Das kann man so nicht sagen. Nachdem diese Queens-Sache passierte, kam Brant auf mich zu und fragte, ob ich nicht mit ihm auf Tour gehen wolle. Und da sonst nichts zu tun war, sagte ich zu. Es war ein günstiger Zeitpunkt. Ich musste nur die Songs auswählen, die wir spielen wollten und dann konnte es losgehen. Auf der Platte werden akustische Songs drauf sein.

Hast du ausschließlich neue Songs geschrieben?

Nein, ich habe auch ein paar ältere Nummern umarrangiert, teilweise würde man nicht glauben, dass sie in akustischer Form funktionieren. Aber sie tun es. Ich hoffe zumindest, dass sie es tun (grinst)

Die Platte heißt "Demolition Day". Klingt ziemlich destruktiv ...

(zögert) Hmm, ob ich wohl einen destruktiven Tag hatte? Nein, es geht einfach um Zerstörung und das nachträgliche Wiederaufbauen. Demolition Day. Alles wird zerlegt.

Und die Texte sind dementsprechend ...

... soft. Yeah. Soft and sweet. (Erneut grinst Oliveri uns schräg an. Keine Frage, er könnte sich schönere Dinge vorstellen, als ein Interview an einer Hauptverkehrsstraße "on the side of the road in Germany somewhere" zu geben, wie er es nach seinem Ausraster später selbst formuliert. Aber da muss er jetzt durch. Und die Josh-Fragen kommen auch noch. Uff!)

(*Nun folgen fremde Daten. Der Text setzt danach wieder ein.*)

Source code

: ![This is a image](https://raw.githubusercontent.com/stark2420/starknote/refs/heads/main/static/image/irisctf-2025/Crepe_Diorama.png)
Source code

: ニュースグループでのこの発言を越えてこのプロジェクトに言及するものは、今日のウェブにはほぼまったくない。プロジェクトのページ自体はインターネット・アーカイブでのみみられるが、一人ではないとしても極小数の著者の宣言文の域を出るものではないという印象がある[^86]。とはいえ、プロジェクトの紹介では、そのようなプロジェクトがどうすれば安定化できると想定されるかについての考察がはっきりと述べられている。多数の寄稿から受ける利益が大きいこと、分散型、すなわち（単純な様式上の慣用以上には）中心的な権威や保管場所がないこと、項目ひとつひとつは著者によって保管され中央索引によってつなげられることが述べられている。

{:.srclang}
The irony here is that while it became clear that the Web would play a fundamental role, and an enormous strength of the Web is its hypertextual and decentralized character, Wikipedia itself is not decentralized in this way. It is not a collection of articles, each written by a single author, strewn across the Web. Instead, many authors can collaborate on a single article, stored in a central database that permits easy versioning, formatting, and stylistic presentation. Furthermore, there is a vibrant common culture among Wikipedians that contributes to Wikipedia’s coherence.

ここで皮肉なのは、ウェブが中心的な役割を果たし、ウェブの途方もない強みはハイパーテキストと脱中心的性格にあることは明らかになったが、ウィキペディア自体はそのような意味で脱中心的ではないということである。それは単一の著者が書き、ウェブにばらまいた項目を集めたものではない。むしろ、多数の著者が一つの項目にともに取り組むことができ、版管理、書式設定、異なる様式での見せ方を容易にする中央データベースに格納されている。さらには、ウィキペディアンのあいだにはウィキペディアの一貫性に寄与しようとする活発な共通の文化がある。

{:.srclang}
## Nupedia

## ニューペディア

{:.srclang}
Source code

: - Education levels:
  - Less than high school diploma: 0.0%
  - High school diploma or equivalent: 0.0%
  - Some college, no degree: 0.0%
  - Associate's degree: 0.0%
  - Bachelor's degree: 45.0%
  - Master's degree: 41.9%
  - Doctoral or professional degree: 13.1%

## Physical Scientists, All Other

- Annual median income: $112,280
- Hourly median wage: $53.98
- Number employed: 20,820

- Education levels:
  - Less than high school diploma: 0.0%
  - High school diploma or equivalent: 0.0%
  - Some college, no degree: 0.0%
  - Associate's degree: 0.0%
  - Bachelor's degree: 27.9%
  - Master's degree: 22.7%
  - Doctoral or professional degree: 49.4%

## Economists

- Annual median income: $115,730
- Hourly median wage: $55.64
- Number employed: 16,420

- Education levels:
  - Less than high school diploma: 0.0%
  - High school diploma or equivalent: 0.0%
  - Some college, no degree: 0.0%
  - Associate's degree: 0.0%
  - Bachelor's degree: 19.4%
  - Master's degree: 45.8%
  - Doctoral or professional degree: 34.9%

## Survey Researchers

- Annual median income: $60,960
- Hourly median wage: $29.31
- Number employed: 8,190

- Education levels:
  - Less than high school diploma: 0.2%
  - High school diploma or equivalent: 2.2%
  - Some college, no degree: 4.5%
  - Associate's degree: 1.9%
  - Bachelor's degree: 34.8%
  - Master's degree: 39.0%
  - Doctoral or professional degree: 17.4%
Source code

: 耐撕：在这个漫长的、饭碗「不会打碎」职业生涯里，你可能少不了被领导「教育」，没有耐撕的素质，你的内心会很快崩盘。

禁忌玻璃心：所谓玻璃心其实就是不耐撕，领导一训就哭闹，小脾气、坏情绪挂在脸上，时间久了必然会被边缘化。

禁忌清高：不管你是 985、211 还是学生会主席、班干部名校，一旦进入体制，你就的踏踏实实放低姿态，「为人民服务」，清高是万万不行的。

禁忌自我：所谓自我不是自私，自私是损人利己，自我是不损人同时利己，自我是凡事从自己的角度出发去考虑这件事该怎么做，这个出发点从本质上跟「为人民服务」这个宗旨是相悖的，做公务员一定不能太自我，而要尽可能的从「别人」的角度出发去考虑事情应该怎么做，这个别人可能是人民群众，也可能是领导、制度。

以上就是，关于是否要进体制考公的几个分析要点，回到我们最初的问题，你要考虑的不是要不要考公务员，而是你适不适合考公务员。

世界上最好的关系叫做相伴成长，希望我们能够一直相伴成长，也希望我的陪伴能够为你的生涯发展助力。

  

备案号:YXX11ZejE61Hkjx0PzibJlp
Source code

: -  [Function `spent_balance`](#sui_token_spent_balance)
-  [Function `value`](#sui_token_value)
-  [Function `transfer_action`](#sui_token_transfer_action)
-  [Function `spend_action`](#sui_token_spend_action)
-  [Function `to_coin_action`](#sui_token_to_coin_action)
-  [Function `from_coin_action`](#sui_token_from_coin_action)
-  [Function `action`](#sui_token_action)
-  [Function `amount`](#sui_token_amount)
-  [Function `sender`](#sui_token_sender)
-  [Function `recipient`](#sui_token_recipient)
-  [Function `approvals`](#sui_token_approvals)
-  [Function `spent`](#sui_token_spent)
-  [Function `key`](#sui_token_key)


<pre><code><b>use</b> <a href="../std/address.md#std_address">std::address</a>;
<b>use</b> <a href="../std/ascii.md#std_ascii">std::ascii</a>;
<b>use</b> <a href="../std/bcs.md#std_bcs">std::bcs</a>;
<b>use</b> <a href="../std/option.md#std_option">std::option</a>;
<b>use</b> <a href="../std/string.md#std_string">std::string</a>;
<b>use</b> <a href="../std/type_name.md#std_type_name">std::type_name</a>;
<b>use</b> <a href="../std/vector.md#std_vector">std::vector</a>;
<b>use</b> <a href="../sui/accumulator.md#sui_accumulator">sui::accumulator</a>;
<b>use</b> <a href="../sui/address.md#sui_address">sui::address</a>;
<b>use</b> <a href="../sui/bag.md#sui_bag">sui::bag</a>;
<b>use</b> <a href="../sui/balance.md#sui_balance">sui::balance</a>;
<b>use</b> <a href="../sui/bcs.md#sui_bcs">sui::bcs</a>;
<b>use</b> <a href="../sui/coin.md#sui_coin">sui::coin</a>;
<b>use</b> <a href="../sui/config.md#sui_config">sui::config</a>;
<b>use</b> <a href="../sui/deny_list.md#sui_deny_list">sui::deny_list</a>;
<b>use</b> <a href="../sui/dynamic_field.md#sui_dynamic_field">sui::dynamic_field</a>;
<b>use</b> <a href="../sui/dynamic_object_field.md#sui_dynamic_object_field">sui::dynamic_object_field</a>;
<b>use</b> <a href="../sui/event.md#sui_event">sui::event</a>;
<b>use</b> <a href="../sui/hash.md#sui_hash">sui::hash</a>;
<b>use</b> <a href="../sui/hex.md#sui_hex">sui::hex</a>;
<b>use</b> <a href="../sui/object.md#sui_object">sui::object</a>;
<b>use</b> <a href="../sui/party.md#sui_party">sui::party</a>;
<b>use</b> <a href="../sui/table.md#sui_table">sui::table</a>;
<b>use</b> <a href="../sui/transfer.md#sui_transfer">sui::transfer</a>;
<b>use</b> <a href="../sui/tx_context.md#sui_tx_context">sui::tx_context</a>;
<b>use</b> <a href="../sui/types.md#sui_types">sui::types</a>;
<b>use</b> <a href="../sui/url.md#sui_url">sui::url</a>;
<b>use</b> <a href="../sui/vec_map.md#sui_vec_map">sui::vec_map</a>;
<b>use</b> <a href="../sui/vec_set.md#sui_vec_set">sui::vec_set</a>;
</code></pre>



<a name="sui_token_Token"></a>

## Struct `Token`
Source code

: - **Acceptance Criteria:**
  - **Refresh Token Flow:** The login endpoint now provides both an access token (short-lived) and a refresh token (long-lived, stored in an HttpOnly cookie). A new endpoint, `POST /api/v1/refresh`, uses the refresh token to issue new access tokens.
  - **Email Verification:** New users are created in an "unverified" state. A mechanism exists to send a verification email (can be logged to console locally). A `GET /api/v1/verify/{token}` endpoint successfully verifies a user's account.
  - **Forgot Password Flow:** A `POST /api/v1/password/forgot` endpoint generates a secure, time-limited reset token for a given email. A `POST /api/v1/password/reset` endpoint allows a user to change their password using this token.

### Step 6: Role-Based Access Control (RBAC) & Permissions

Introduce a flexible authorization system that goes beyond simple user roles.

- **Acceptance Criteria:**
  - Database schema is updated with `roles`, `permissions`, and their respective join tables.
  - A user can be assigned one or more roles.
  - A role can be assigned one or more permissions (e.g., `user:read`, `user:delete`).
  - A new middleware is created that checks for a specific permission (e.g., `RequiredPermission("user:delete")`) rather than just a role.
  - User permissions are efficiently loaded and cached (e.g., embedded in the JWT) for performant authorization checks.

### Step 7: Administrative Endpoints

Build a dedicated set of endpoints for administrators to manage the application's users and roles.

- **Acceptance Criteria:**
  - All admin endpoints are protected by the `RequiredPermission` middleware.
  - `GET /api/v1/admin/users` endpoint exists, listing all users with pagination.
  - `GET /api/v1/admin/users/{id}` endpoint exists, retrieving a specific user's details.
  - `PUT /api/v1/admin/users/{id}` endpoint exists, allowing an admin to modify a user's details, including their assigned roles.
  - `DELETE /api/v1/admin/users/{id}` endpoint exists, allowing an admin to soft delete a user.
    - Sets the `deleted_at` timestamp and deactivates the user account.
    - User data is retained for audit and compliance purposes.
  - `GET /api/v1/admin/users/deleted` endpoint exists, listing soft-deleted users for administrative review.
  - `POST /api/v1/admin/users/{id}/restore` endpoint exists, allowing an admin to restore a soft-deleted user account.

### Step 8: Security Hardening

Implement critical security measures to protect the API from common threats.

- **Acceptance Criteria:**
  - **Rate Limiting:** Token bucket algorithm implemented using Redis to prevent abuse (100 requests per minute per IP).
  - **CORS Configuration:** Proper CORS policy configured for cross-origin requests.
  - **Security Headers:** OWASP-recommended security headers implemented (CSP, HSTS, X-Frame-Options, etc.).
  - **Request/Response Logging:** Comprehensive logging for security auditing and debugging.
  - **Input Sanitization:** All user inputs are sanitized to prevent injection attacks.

Eine DVD ist ebenfalls geplant, stimmt's?

Ja, sobald ich heim komme, schaue ich mir das Material an und dann raus damit. Ich habe zu Hause jemanden, der sich um das Zeug kümmert, wir müssen die Sachen ja auch verschicken. Die neue Mondo-EP kommt da auch mit dazu. An alle Besteller da draußen: Sorry, dass das alles so scheißlange gedauert hat. Auf der DVD sind Live-Sachen aus dem letzten Jahr drauf. In Europa haben wir um die Weihnachtszeit mit Brant an den Drums gespielt. In Deutschland leider nur zweimal, unser Zeitplan war eng. Aber es war großartig.

Sind von den Europa-Gigs auch Ausschnitte auf die DVD gekommen?

Ja, es ist ein Zusammenschnitt einiger Shows.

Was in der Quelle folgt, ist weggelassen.